(TASK LIST)
(a) Reproduce the passage of the Bagua fused optimizer page from "Here is an example" to "for more details.".
(b) List every heading in the Bagua fused optimizer page, including its title.

(EXTRACTED TEXT)
Generic Fused Optimizer
Bagua provides a generic fused optimizer which improves the performance of optimizers by fusing the optimizer .step()
operation on multiple layers. It can be applied to any PyTorch optimizer.
Usage
To use the fused optimizer given an existing PyTorch optimizer, do:
- convert the optimizer to a fused optimizer using
bagua.contrib.fuse_optimizer()
, - perform optimizer step operation with the
.fuse_step()
method.
Here is an example of how to use fused optimizer with a popular custom BertAdam
optimizer (any other PyTorch optimizers including PyTorch built-in optimizers will also work):
from pytorch_pretrained_bert.optimization import BertAdam
import bagua.torch_api as bagua
optimizer = BertAdam(parameters, ...)
optimizer = bagua.contrib.fuse_optimizer(optimizer, do_flatten=True)
for batch, input in enumerate(trainloader):
model.zero_grad()
...
optimizer.fuse_step()
See API documentation for more details.
Integration with Bagua distributed communication algorithms
Fused optimizer and Bagua module both reset the storage pointer of parameters to flatten tensors by default. In order to perform a
more effective fused update, it is recommended to disable tensor flatten in
with_bagua
by setting its do_flatten
parameter to False
:
model = model.with_bagua([optimizer], do_flatten=False)
Benchmark
On BERT base model, with 8 NVIDIA Tesla V100 GPUs. The benchmark result shows that by enabling generic fused optimizer, the end-to-end training time can be reduced by 8%.
w/o Fused Optimizer | w. Fused Optimizer | |
---|---|---|
Epoch Time (s) | 3324 | 3055 |
Accuracy | 0.9254 | 0.9260 |

(AVAILABLE DATA)

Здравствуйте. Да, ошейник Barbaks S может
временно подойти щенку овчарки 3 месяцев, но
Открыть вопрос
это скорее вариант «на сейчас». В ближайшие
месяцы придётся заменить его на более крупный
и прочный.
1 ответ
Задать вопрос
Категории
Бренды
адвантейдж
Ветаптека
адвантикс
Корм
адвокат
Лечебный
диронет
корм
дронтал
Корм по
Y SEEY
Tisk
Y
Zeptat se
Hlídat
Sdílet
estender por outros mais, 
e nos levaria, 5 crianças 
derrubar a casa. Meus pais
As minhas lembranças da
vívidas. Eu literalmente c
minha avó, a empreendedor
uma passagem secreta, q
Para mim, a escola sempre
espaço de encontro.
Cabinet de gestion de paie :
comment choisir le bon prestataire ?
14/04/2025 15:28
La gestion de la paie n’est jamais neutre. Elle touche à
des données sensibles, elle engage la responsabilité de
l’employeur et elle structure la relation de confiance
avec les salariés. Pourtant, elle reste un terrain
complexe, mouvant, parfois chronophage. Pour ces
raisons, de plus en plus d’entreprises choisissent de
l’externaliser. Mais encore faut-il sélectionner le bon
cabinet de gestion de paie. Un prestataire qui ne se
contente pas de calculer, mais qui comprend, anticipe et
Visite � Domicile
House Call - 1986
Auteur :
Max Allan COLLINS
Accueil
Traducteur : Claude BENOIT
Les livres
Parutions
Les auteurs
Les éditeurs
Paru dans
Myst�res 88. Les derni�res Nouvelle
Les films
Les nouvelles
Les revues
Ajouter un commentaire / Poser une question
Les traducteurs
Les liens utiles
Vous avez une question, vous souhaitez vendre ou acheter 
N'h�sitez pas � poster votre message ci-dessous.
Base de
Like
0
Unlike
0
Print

(ANSWERS IN ORDER)
(a)
Here is an example of how to use fused optimizer with a popular custom BertAdam
optimizer (any other PyTorch optimizers including PyTorch built-in optimizers will also work):
from pytorch_pretrained_bert.optimization import BertAdam
import bagua.torch_api as bagua
optimizer = BertAdam(parameters, ...)
optimizer = bagua.contrib.fuse_optimizer(optimizer, do_flatten=True)
for batch, input in enumerate(trainloader):
model.zero_grad()
...
optimizer.fuse_step()
See API documentation for more details.

(b)
- Generic Fused Optimizer
- Usage
- Integration with Bagua distributed communication algorithms
- Benchmark